Desde hace aproximadamente hace un año comenzó a ponerse de moda el término "Autodefensas" y se habla constantemente de noticias relacionadas con estos grupos, sin embargo no muchos saben qué posición tomar al respecto y qué conlleva este fenómeno.
Al ser un tema con tintes meramente sociopolíticos estuve investigando al respecto desde hace ya un buen tiempo y es por ello que aquí comienzo mi redacción para dar mi punto de vista al respecto.
Para comenzar cabe aclarar que los grupos de autodefensa surgieron en Michoacán como producto del estado fallido de derecho, esto quiere decir que la seguridad del estado se vió totalmente fuera de control y los grupos delictivos sobrepasaron por mucho las leyes y la seguridad que, según la Constitución, es obligación del Estado. De esta manera tenemos que los narcotraficantes y sicarios tomaron el control de Michoacán, por lo que hacían y deshacían a su antojo: extorsionando a la gente, cobrando derecho de suelo a los pequeños comerciantes, apoderándose de las tierras de campesinos o intimidándolos para obligarlos a sembrar marihuana, en general sembrando el pánico y el terror en dicha entidad; por otra parte la policía tanto municipal como estatal estaban al servicio de los delincuentes y el gobernador de aquél entonces Fausto Vallejo, así como el presidente Peña y su gabinete solo parloteaban que "se estaba trabajando en la seguridad del estado". Es entonces cuando en medio de todo este caos surge el Doctor José Manuel Mireles y organiza el primer grupo de autodefensas, conformado por civiles comunes y corrientes que se armaron y se dedicaron a hacer el trabajo que las autoridades nunca hicieron: sacar a los delincuentes de las calles y garantizar la seguridad de los pobladores. De esta manera se volvió muy controversial todo este asunto porque en primer lugar el gobierno quedó en ridículo ante tal noticia y en segundo salió a la luz el hecho de que no son capaces de garantizar la seguridad, además de la ya conocida corrupción de los cuerpos policíacos fué muchisimo más evidente, por lo que las primeras acciones no fueron apoyar o reforzar la seguridad como debería ser, sino que se dedicaron a descalificar, criticar y desaprobar a dichos grupos que lo único que estaban buscando era defenderse. Al comenzar a propagarse cada vez mas este tipo de policías comunitarias al gobierno no le quedó mas que aceptar que al situación estaba fuera de control y quisieron componer las cosas mandando al ejército y la Policía Federal, aunque lo cierto es que fueron los autodefensas quienes de pueblo en pueblo fueron sacando a Los Caballeros Templarios (antes la Familia Michoacana).

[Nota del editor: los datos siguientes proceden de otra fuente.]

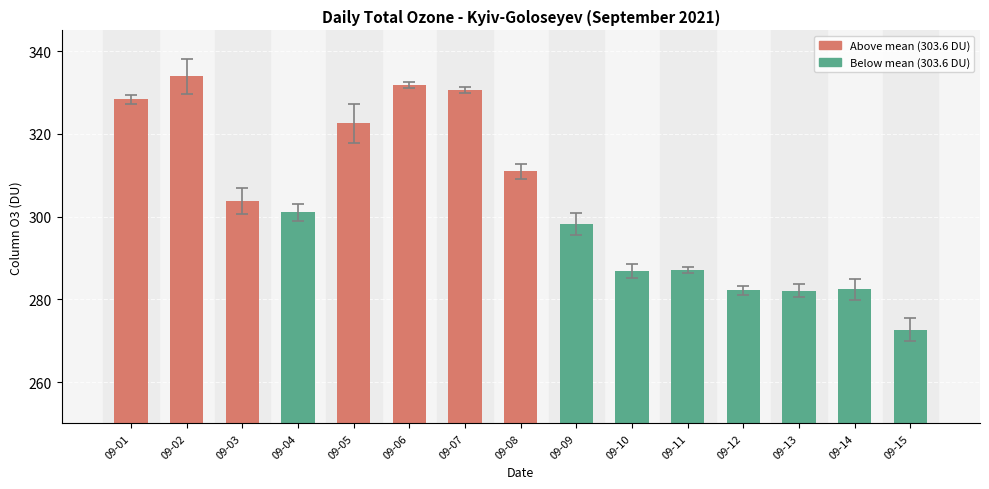

What is the change in value from 09-07 to 09-14?

-48.1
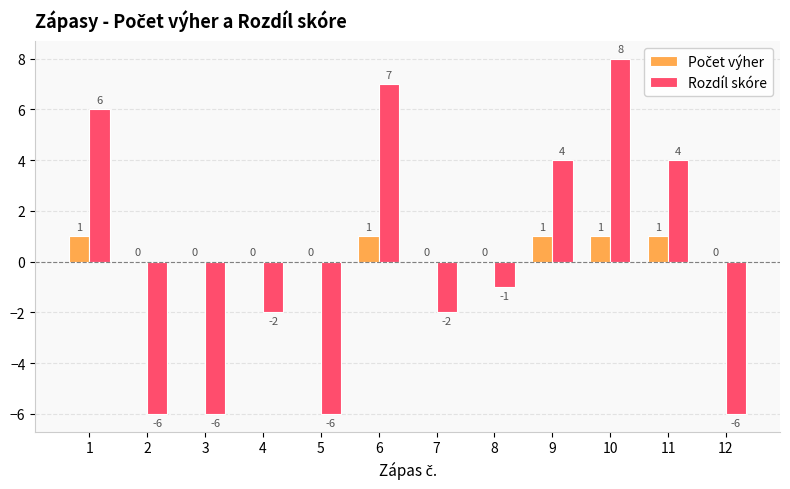

What is the total value across all series at 7?

-2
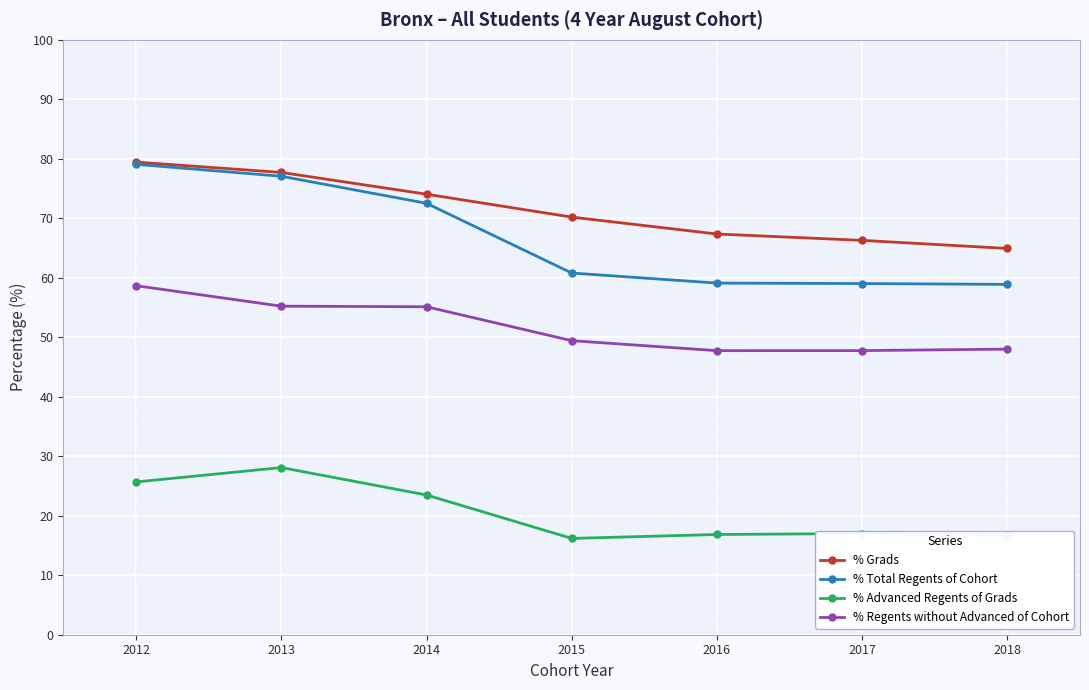

How many distinct data groups are displayed?

4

Según estuvieron transcurriendo las cosas el gobierno llamó a los autodefensas a dejar las armas y permitir que la policía y el ejército se encargaran de la seguridad, se establecieron mesas de diálogo y reuniones para alcanzar acuerdos, después de severas fricciones entre el ejército y los civiles armados, hasta que finalmente todo desembocó en el arresto de José Manuel Mireles y varios hombres que manejaban los grupos de autodefensa, con lo cual desarticularon la organización. Ahora bien, me parece desde un principio algo patético el hecho de que el gobierno no pueda garantizar la seguridad de las personas, pero incluso me da coraje que hayan metido a la cárcel a personas que solamente velaban por su bienestar y el de su gente, es más que nada la interrogante de por qué meten a los inocentes a la cárcel y dejan libres a los criminales. A veces pienso que vivimos en un país donde todo está al revés, porque mientras las cárceles están plagadas de inocentes, las calles llenas de delincuentes y cualquiera que intente hacer algo bueno de inmediato es saboteado por el sistema, pareciera que de plano entre más honesto seas y un mejor ciudadano peor te va a ir, y mientras mas corrupto, ratero y deshonesto seas mejor te va a ir. La gente de Michoacán etsuvo a merced de Los Caballeros Templarios y el espejismo de las autodefensas duró poco, porque ahora Mireles y las autodefensas están en la cárcel acusados de delitos federales y con el clásico trato que el PRI suele darle a los presos políticos en la cárcel para fabricar pruebas, torturar y en pocas palabras acabar con alguien que se contrapone a su corrupta maquinaria.
Finalmente a mi lo único que me gustaría es que gente como "la Tuta" estuviera en la cárcel y gente como Mireles y como tantos inocentes estuvieran libres.